Aware of the popularity of the cypress tree among the population, the Safavids took advantage of it to further strengthen the Shi’ite creed and introduced it in mourning ceremonies.  A type of small metallic cypress tree, called ‘alam and incised with the names of God, Mohammad, Ali and their kin, was carried in from of mourning processions, and another type, which was made of wood, was called nakhl (palm tree).

Traveling in the cities around the desert, one can see these nakhls in from of mosques and in public squares.  A 12-meter-high nakhl stands in from of Amir Chakhmaq Mosque, in Yazd.  This nakhl is believed to be 400 years old. An equally large nakhl stands in a public square in Taft and other similar but slightly smaller ones can be seen in Yazd, Kashan, Abuaneh and in Khorasan.  On the day of the ‘Ashura they are decorated with expensive colored fabrics and carried in procession by the population.  Almost all the men, old or young, join to carry the nakhl on their shoulders.  Some nakhls weigh several tons.
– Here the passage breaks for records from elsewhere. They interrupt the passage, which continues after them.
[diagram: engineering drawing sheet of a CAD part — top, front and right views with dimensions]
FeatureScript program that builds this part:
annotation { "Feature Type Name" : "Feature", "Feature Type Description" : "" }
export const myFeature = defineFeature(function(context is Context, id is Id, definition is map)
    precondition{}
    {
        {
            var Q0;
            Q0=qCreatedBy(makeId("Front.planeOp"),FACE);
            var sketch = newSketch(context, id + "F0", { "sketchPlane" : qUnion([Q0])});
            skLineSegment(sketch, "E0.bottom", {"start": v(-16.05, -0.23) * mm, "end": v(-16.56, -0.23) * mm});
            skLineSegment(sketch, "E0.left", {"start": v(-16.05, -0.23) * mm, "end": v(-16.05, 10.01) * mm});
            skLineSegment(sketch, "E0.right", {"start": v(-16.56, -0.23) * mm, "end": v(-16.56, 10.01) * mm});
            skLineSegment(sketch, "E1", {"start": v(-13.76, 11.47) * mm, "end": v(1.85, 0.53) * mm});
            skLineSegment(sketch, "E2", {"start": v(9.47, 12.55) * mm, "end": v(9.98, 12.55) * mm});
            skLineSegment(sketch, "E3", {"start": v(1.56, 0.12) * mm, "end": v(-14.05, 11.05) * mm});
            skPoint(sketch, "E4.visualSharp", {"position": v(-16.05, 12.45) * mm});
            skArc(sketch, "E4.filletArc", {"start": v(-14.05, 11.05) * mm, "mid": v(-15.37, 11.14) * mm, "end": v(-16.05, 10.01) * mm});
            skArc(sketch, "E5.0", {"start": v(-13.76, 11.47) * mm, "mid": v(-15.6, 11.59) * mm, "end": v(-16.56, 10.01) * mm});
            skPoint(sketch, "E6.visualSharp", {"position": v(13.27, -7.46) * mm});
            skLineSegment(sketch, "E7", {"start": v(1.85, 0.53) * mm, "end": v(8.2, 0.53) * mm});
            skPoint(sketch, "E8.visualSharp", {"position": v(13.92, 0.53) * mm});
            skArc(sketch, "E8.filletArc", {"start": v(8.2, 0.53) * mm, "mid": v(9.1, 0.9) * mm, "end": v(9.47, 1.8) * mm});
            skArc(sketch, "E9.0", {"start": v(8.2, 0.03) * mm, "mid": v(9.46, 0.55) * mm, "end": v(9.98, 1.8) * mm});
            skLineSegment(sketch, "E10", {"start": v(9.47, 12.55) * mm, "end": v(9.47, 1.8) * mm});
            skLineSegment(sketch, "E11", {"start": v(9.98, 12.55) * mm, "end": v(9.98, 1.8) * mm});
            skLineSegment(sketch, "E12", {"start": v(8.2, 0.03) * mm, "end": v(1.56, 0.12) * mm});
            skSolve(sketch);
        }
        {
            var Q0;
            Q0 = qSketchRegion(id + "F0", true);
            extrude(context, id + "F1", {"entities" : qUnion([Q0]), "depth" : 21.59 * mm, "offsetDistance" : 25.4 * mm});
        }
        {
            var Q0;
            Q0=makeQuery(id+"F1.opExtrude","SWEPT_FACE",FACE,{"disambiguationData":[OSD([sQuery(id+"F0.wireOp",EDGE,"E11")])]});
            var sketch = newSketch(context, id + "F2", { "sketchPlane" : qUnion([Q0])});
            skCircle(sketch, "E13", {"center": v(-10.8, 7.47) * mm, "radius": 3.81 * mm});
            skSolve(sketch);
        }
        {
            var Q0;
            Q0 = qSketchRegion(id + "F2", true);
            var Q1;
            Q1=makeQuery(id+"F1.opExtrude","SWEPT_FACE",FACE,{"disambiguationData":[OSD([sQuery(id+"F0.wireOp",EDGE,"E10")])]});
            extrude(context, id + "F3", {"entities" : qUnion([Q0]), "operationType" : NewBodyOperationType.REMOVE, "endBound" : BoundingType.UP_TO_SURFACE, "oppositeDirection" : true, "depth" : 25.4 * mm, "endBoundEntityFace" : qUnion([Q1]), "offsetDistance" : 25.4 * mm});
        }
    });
As for the appellation of nakhl, and why such an obviously cypress-shaped structure has become known as “palm”, we must once again turn to the Safavids and their aims.  But, before that, one point needs to be made clear, namely that the cypress tree is the national tree of the Iranians, and the palm tree that of the Arabs.  Therefore, if a scene of Karbala and the holocaust of the ‘Ashura is to be depicted, then the palm tree must be represented, and not the cypress.  And this is the dilemma which the Iranians of Safavid times astutely resolved by adopting the cypress tree, a long-time symbol familiar to Iranians, and calling it a palm tree.  In order to preclude any further discussion, once every year (on the day of ‘Ashura), this tree is given the appearance of a tent or a coffin and, by setting two cypress trees facing each other and covering the whole with black and green cloth, reminds the viewers of the tent of Emam Hossein’s family.  Although this tent does not resemble a palm tree, it adequately does its job of evoking the ‘Ashura of the year 61 AH.  On other days of the year, they are still called nakhl, but, without any decoration of covering, they are nothing but tall cypress trees, and cannot be unrelated to the cypress tree of Kashar felled by order of the caliph Al-Mutavakka.  Rather than for its wood Al-Mutavakkal had the Iranians’ dear cypress tree destroyed in an attempt to annihilate their beliefs and respect for nature and earth, little knowing that they would erect thousands more cypress trees in the squares of their own towns and villages.

Beyond their names of Sarv (cypress tree) or nakhl, these wooden structures are the only sculptures of past eras in Iranian public squares; unique sculptures indeed, and I have seen innumerable sculptures in different squares across the world, but rarely seen masses as majestic as the cypress trees of Yazd and Taft, and as proportionate and harmonious with their surroundings.